DOCUMENT SEGMENT

6. As discussed above the issue is squarely covered in favour of the appellants by the various decisions of the Tribunal and the Hon'ble Supreme Court. Inasmuch as the Commissioner vide his impugned order has given an option to the appellants to re-ship the goods back to the supplier, we hold that the redemption fine and the penalty imposed by him was not justified. We accordingly set aside the same and allow re-export of the consignment in question without any redemption fine or penalty or duty.
Appeal is thus allowed in above terms."
7. As is clear from above reading of the paragraphs reproduced, the issue is no more res Integra. The various decisions as discussed above are to the effect that no redemption fine is imposable when re-export of the goods is allowed. Accordingly the impugned order imposing redemption fine and penalties is set aside on this ground alone and appeals are allowed with con-sequential relief.
Sd/-
(Archana Wadhwa) Member (J)

Records from a collection
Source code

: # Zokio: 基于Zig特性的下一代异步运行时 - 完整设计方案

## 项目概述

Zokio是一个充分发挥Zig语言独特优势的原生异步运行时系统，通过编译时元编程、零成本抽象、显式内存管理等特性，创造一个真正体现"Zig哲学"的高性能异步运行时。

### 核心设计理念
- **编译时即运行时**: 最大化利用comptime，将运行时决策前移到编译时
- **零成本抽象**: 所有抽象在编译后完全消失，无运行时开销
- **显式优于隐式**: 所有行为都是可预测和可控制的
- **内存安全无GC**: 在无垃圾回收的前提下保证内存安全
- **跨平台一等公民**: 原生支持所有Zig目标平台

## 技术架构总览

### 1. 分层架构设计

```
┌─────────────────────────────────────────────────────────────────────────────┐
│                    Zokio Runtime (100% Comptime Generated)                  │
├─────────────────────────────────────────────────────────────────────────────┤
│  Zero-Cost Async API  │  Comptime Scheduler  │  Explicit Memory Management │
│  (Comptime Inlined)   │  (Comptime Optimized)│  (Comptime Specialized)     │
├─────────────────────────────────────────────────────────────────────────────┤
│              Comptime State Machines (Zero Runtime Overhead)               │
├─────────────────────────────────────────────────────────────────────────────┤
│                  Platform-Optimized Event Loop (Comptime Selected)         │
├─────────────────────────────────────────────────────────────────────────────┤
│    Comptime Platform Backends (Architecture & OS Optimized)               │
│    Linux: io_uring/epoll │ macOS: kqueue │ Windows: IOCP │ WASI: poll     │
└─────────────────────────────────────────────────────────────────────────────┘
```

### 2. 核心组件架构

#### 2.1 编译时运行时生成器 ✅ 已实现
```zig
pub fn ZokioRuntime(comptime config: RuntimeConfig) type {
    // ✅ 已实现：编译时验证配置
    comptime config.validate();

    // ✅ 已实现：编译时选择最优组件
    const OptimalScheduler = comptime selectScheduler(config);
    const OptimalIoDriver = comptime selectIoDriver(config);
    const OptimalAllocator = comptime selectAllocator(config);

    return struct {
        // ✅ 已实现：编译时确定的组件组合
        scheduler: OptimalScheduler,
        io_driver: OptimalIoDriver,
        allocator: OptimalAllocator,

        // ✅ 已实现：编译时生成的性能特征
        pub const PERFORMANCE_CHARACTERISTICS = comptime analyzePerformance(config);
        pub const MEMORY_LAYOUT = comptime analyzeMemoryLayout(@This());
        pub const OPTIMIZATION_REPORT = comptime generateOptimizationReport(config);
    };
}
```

ACTIVITY LIST
A. Answer these questions about the tribunal order on redemption fine:
(i) What option did the Commissioner's impugned order give the appellants?
(ii) According to paragraph 7, what is not imposable when re-export of the goods is allowed?
(iii) Whose name appears above the title "Member (J)"?
B. Return the passage of the tribunal order on redemption fine from "Appeal is thus" to "with con-sequential relief.", copied word for word.
C. Supply the next part of the tribunal order on redemption fine, beginning after its final line.

ANSWERS BY ITEM NUMBER
A.
(i) To re-ship the goods back to the supplier.
(ii) A redemption fine.
(iii) Archana Wadhwa.

B.
Appeal is thus allowed in above terms."
7. As is clear from above reading of the paragraphs reproduced, the issue is no more res Integra. The various decisions as discussed above are to the effect that no redemption fine is imposable when re-export of the goods is allowed. Accordingly the impugned order imposing redemption fine and penalties is set aside on this ground alone and appeals are allowed with con-sequential relief.

C.
8. [Contra per : C.N.B. Nair, Member (T)]. - The plea for quashing redemption fine and penalties is made on the ground that the Commissioner has allowed re-export of imported goods and once re-export of imported goods is permitted imposition of redemption fine and penalty is not legally permissible. This submission that fine and penalty are not permissible in cases where re-export of imported goods is permitted has been raised relying on the decision of the Supreme Court in the case of Siemens Ltd. v. CCE reported in [1999 (113) E.L.T. 776 (S.C)] and the decision of the Tribunal in the case of Siemens Public Communications v. CC, Airport, Calcutta - 2001 (137) E.L.T. 623 (T) = 2001 (43) RLT 57 (CEGAT-Kolkata). I am afraid, the above cited decision of the Supreme Court and Tribunal are not applicable to the present case.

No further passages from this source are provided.